Self-Distilled Reasoner: On-Policy Self-Distillation for Large Language Models
Problem Statement
Traditional knowledge distillation requires a separate, often larger teacher model and suffers from distribution mismatch in off-policy settings. On-policy distillation addresses distribution mismatch but still depends on external teacher models and fails to leverage ground-truth solutions already present in reasoning datasets.
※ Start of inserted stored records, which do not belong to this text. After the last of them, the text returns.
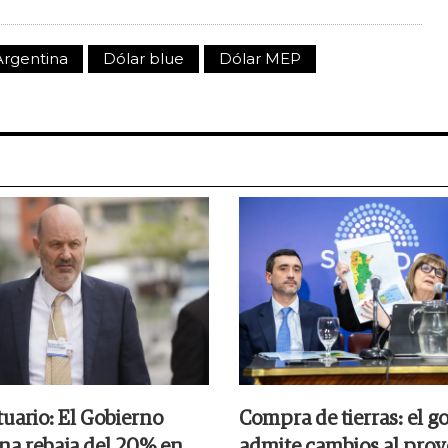
Argentina
Dólar blue
Dólar MEP
tuario: El Gobierno
Compra de tierras: el g
na rebaja del 20% en
admite cambios al proy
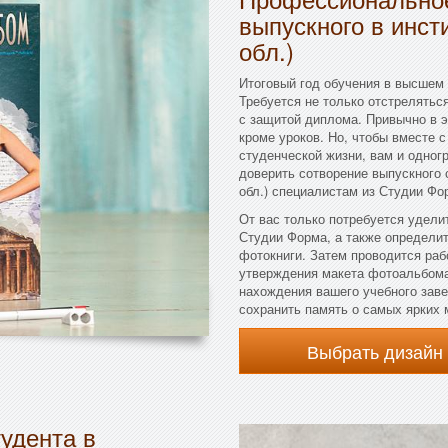
выпускного в инст
обл.)
Итоговый год обучения в высшем
Требуется не только отстреляться
с защитой диплома. Привычно в эт
кроме уроков. Но, чтобы вместе 
студенческой жизни, вам и одног
доверить сотворение выпускного
обл.) специалистам из Студии Фо
От вас только потребуется удели
Студии Форма, а также определит
фотокниги. Затем проводится раб
утверждения макета фотоальбома,
нахождения вашего учебного зав
сохранить память о самых ярких 
Выбрать дизайн
удента в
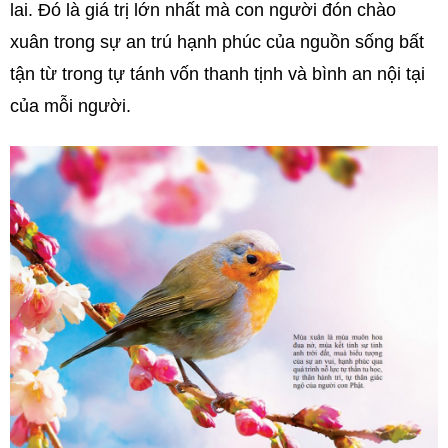
lai. Đó là giá trị lớn nhất mà con người đón chào
xuân trong sự an trú hạnh phúc của nguồn sống bất
tận từ trong tự tánh vốn thanh tịnh và bình an nội tại
của mỗi người.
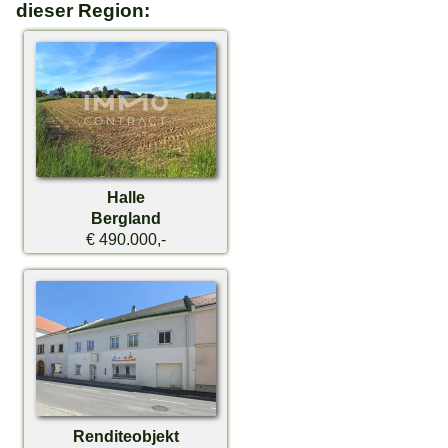
dieser Region:
Halle
Bergland
€ 490.000,-
Renditeobjekt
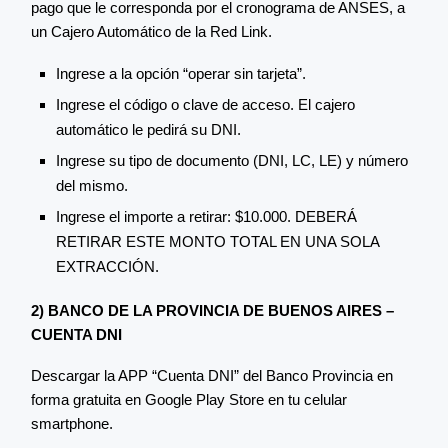
pago que le corresponda por el cronograma de ANSES, a
un Cajero Automático de la Red Link.
Ingrese a la opción “operar sin tarjeta”.
Ingrese el código o clave de acceso. El cajero
automático le pedirá su DNI.
Ingrese su tipo de documento (DNI, LC, LE) y número
del mismo.
Ingrese el importe a retirar: $10.000. DEBERÁ
RETIRAR ESTE MONTO TOTAL EN UNA SOLA
EXTRACCIÓN.
2) BANCO DE LA PROVINCIA DE BUENOS AIRES –
CUENTA DNI
Descargar la APP “Cuenta DNI” del Banco Provincia en
forma gratuita en Google Play Store en tu celular
smartphone.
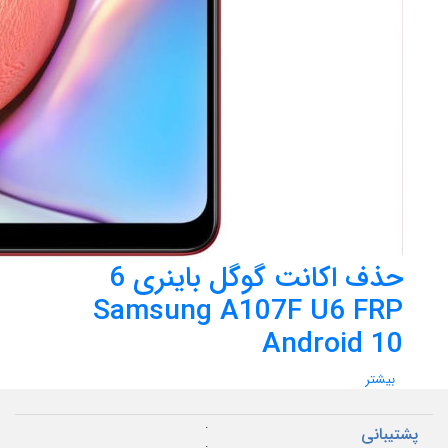
حذف اکانت گوگل باینری 6
Samsung A107F U6 FRP
Android 10
بیشتر
.
پشتیبانی
.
This creates unnecessary computational overhead and architectural complexity for improving LLM reasoning capabilities.
Key Novelty
- Single-model teacher-student framework where one LLM plays both roles by conditioning on different contexts (privileged vs. standard), eliminating the need for a separate teacher model
- Integration of verified ground-truth reasoning traces as privileged information for the teacher policy, explicitly leveraging supervision signals already available in reasoning datasets
- Per-token KL divergence minimization over the student's own on-policy rollouts, combining the distribution-matching benefits of on-policy training with self-supervised rationalization
Evaluation Highlights
- Achieves 4-8x token efficiency compared to reinforcement learning methods such as GRPO on mathematical reasoning benchmarks
- Superior performance over off-policy distillation methods across multiple mathematical reasoning benchmarks
Breakthrough Assessment
Methodology
- Construct teacher policy by conditioning the same base LLM on privileged information (verified ground-truth reasoning traces concatenated with the question), enabling it to produce high-quality token distributions
- Run student policy (conditioned only on the question) to generate on-policy rollouts, ensuring the training distribution matches the inference distribution and avoiding off-policy mismatch
- Minimize per-token KL divergence between the teacher's conditional distribution and the student's distribution over the student's own sampled trajectories, updating model weights to transfer privileged reasoning knowledge
System Components
The LLM conditioned on both the question and privileged information (verified reasoning traces), producing token-level distributions that reflect high-quality reasoning informed by ground-truth solutions
The same LLM conditioned only on the question (no privileged context), mirroring inference-time conditions and generating on-policy rollouts for training
Trajectory sampling from the student policy to ensure training distribution alignment with inference, preventing the distribution mismatch issues of off-policy distillation
Token-level divergence minimization between teacher and student distributions computed over student-sampled trajectories, providing dense supervision signal for efficient learning
Results
| Metric/Benchmark | Baseline | This Paper | Delta |
|---|---|---|---|
| Token Efficiency vs GRPO | 1x (baseline) | 4-8x more efficient | +4-8x fewer tokens |
| Math Reasoning vs Off-Policy Distillation | Off-policy baseline | Superior performance | Positive improvement |
| Math Reasoning vs GRPO (RL) | GRPO baseline | Comparable or better | Better efficiency/accuracy tradeoff |
| Teacher Model Requirement | Separate larger model needed | Single model (self-distilled) | Eliminates external teacher |
Key Takeaways
- Practitioners can train stronger reasoning models without maintaining a separate larger teacher LLM — the same model serves both roles by varying its conditioning context, reducing infrastructure complexity and cost
- Ground-truth solutions in existing reasoning datasets can be repurposed as privileged teacher context rather than just answer labels, unlocking denser supervision from already-available annotations
- For compute-constrained settings, OPSD's 4-8x token efficiency over GRPO makes it a compelling alternative to RL-based reasoning fine-tuning, achieving competitive performance with significantly less training compute
Abstract
Knowledge distillation improves large language model (LLM) reasoning by compressing the knowledge of a teacher LLM to train smaller LLMs. On-policy distillation advances this approach by having the student sample its own trajectories while a teacher LLM provides dense token-level supervision, addressing the distribution mismatch between training and inference in off-policy distillation methods. However, on-policy distillation typically requires a separate, often larger, teacher LLM and does not explicitly leverage ground-truth solutions available in reasoning datasets. Inspired by the intuition that a sufficiently capable LLM can rationalize external privileged reasoning traces and teach its weaker self (i.e., the version without access to privileged information), we introduce On-Policy Self-Distillation (OPSD), a framework where a single model acts as both teacher and student by conditioning on different contexts. The teacher policy conditions on privileged information (e.g., verified reasoning traces) while the student policy sees only the question; training minimizes the per-token divergence between these distributions over the student's own rollouts. We demonstrate the efficacy of our method on multiple mathematical reasoning benchmarks, achieving 4-8x token efficiency compared to reinforcement learning methods such as GRPO and superior performance over off-policy distillation methods.